Когда же Игорь прибежал домой, вырванный каким-то посланцем деканата прямо с занятий физкультурой, в доме уже не пахло ангелами, а лишь противно, резко, настоем ненужного и бесполезного лекарства, рвотным, желчным духом больницы, который притащили с собой и оставили везде – в прихожей, в коридоре, в комнате – вызванные Валенком-старшим врачи «скорой помощи».
В тот вечер отец все говорил и говорил, не останавливаясь, не умолкая, как никогда ни до, ни после этого. Все повторял и повторял одну-единственную фразу. Два слова. Сидел напротив Игоря за кухонным столом под желтым бра и бормотал, сгибая и разгибая черт знает откуда взявшуюся, как в руки ему угодившую сиротскую серую алюминиевую вилку:
– Боже мой, боже мой…
И даже поломав в конце концов, загнув и бросив на стол кусочки заветренного, белого железа, не остановился. Лишь «боже мой», лишь «боже мой» – и больше ничего. Как будто кланялся или имитировал биенье пульса, уже остановившегося навеки.
* * *
А вот у Игоря лишь вырвалось:
– Вот черт!
Потому что его жена, Алка Валенок, не ангелом была, а бесом. Чертиком, троллем, вспышкой на Солнце. Чудом, непредсказуемым и необыкновенным.
– Твои, – сказала она и поставила на журнальный столик поношенные рыжие ботинки с еще, однако, крепкой на вид рифленой толстой подошвой.
Игорь поднял один и механически посмотрел размер. Действительно его, сорок шестой. Вместо привычных дырочек справа и слева от разреза были крючки. Коричневые коготки.
– А для чего они? – бессильный одолеть одна за другой множащиеся загадки, задал вопрос Игорь.
– Крючки-то?
– Ну да.
– Для быстрой шнуровки. Раз, два и бежать.

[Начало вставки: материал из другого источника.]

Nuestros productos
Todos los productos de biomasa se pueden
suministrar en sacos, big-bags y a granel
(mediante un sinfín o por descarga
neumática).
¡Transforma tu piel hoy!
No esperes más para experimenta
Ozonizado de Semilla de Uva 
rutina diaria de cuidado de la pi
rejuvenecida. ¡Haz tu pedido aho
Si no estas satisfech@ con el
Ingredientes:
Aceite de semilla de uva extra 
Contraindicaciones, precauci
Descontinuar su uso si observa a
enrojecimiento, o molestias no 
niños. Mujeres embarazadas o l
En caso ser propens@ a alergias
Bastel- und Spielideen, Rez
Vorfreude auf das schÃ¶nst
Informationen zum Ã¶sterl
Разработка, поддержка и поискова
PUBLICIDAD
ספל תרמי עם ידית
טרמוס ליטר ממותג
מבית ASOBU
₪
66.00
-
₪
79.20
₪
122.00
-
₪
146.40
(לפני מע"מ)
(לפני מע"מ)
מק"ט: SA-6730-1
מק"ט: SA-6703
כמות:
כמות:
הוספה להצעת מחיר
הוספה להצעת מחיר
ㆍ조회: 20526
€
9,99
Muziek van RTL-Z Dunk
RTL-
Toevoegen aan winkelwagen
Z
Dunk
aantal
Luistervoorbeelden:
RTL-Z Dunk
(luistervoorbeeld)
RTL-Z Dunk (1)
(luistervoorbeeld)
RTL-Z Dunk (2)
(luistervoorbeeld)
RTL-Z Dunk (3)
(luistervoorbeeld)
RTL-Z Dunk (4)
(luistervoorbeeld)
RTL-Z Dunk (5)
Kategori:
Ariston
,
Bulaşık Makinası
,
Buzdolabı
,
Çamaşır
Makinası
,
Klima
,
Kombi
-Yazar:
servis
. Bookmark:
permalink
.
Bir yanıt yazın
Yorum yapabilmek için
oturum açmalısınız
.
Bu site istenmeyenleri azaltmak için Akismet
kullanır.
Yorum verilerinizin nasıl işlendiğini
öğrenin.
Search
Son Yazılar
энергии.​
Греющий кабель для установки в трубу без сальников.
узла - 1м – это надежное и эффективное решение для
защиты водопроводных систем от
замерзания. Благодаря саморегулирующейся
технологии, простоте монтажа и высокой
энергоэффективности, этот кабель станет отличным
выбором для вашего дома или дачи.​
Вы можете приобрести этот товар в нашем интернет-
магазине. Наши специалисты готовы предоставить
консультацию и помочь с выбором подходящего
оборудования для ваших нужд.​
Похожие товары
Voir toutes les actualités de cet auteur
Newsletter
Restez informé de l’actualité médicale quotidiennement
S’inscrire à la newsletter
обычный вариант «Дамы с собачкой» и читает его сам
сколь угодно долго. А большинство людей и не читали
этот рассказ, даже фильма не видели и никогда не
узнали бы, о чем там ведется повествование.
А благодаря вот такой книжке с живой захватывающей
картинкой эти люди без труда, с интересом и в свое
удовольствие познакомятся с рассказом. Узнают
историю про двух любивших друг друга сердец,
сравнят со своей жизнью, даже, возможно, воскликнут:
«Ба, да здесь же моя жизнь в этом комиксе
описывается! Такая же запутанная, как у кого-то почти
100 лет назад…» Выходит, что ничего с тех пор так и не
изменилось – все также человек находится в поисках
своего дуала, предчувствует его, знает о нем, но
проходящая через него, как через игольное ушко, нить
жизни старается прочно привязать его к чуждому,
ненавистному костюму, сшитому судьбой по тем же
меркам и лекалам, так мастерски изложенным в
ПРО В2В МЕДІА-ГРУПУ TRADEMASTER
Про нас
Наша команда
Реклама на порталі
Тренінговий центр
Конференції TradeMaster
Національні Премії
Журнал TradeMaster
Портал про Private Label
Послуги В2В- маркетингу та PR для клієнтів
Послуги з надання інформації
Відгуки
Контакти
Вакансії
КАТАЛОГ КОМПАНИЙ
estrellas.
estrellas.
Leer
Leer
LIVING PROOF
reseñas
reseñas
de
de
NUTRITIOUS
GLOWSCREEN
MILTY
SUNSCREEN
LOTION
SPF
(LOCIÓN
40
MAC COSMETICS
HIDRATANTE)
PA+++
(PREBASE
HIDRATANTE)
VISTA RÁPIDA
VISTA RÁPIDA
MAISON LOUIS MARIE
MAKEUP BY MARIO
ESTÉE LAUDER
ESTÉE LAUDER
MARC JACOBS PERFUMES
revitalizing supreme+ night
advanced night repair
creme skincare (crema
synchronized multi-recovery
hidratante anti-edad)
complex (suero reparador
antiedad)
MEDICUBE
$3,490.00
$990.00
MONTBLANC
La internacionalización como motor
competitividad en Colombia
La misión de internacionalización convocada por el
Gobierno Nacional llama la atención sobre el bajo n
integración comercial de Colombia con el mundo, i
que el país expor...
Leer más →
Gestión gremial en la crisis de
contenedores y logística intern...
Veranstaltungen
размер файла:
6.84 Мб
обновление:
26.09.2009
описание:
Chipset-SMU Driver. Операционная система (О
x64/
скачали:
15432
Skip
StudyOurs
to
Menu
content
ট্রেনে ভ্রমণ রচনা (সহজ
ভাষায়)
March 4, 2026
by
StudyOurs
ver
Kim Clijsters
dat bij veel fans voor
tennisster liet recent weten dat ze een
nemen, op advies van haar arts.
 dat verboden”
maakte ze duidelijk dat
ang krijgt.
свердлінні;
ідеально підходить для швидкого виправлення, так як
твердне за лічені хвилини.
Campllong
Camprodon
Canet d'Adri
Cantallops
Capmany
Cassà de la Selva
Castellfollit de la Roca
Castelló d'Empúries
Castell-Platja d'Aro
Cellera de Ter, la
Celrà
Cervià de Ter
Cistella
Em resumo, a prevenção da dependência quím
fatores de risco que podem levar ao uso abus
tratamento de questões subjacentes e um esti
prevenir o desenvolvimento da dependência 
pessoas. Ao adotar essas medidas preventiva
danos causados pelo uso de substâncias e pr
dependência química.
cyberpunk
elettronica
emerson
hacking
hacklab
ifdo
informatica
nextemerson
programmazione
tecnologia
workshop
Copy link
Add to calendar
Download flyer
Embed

– Куда? Ты меня в армию снаряжаешь?
– В горы, дурашка, в горы, – Алка рассмеялась и, быстро приподняв крысиные хвосты шнурков, прижала Игорю к верхней губе. – Какой же ты смешной с усами. Отрастишь?
Потом был перерыв в сорок минут с сопеньем, скрипом дивана, половиц и долгим протяжным «ой» в конце.
А после, как всегда в чем мать родила, она стояла, маленькая и блестящая, посреди комнаты, держа на ладонях, словно бы их взвешивая, огромные несоразмерные ей чоботы и объясняла, – единственный сорок шестой, весь турклуб на уши подняла, пока нашли.